Questions fréquentes sur les maladies de la tomate
Faut-il enlever toutes les feuilles malades d’un plant de tomate ?
Il faut retirer les feuilles présentant des taches actives, des moisissures ou un jaunissement avancé, surtout lorsqu’elles se situent près du sol. Toutefois, ne défeuillez pas excessivement un plant encore productif. Les feuilles saines sont indispensables à la photosynthèse et protègent les tomates des brûlures solaires. Procédez progressivement, par temps sec, en retirant quelques feuilles à la fois. Si la maladie atteint rapidement la majorité du feuillage, l’arrachage du plant peut être plus raisonnable que des tailles répétées.
Peut-on manger des tomates provenant d’un plant malade ?
Oui, si les fruits sont parfaitement sains, fermes et sans tache suspecte. Lavez-les soigneusement et consommez-les sans attendre. En revanche, ne mangez pas un fruit présentant une zone molle, moisie, brunie en profondeur ou dégageant une odeur anormale. Le fait qu’un plant soit atteint de mildiou ne rend pas automatiquement tous ses fruits impropres à la consommation, mais il faut les inspecter un par un et les récolter rapidement.
Pourquoi mes tomates noircissent-elles au bout ?
Le noircissement situé au bas du fruit correspond le plus souvent au cul noir. Ce trouble est lié à une assimilation insuffisante de calcium, généralement provoquée par des irrégularités d’arrosage. Stabilisez l’humidité grâce à un paillage, arrosez profondément plutôt que très souvent en petite quantité et évitez les excès d’engrais riches en azote ou en potassium. Les fruits déjà touchés ne guériront pas, mais les suivants peuvent redevenir normaux si les conditions s’améliorent.
Les tomates sous serre sont-elles protégées des maladies ?

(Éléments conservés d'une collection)
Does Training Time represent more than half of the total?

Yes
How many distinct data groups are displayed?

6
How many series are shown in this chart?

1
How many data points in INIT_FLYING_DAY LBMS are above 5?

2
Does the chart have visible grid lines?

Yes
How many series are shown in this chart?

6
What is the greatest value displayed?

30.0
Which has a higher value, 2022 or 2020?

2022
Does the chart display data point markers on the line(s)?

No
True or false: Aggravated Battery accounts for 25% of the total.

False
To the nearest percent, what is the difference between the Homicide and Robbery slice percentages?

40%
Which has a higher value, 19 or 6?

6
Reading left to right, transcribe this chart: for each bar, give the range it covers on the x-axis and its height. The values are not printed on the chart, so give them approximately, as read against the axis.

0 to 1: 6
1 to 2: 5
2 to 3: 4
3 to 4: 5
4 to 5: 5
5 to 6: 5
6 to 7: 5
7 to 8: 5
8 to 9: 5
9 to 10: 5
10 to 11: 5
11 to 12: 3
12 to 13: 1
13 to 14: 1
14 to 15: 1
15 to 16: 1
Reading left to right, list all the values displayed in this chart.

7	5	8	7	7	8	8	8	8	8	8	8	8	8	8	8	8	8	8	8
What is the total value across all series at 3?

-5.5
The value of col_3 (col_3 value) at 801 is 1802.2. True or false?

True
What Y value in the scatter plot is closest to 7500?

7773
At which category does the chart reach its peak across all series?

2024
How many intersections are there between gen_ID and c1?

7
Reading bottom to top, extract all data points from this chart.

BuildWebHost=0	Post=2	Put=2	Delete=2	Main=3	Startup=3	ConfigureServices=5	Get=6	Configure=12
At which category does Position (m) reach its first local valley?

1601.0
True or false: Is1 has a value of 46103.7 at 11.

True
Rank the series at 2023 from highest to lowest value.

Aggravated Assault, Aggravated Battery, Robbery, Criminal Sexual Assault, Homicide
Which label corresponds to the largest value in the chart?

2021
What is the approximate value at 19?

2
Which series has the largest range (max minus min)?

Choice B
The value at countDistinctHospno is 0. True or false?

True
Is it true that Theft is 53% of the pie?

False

Consigne | Transcrivez le passage du texte sur les maladies de la tomate, de « Peut-on manger des » à « noircissent-elles au bout ? ». La liste n'a aucun lien avec le texte sur les maladies de la tomate.

Réponse |
Peut-on manger des tomates provenant d’un plant malade ?
Oui, si les fruits sont parfaitement sains, fermes et sans tache suspecte. Lavez-les soigneusement et consommez-les sans attendre. En revanche, ne mangez pas un fruit présentant une zone molle, moisie, brunie en profondeur ou dégageant une odeur anormale. Le fait qu’un plant soit atteint de mildiou ne rend pas automatiquement tous ses fruits impropres à la consommation, mais il faut les inspecter un par un et les récolter rapidement.
Pourquoi mes tomates noircissent-elles au bout ?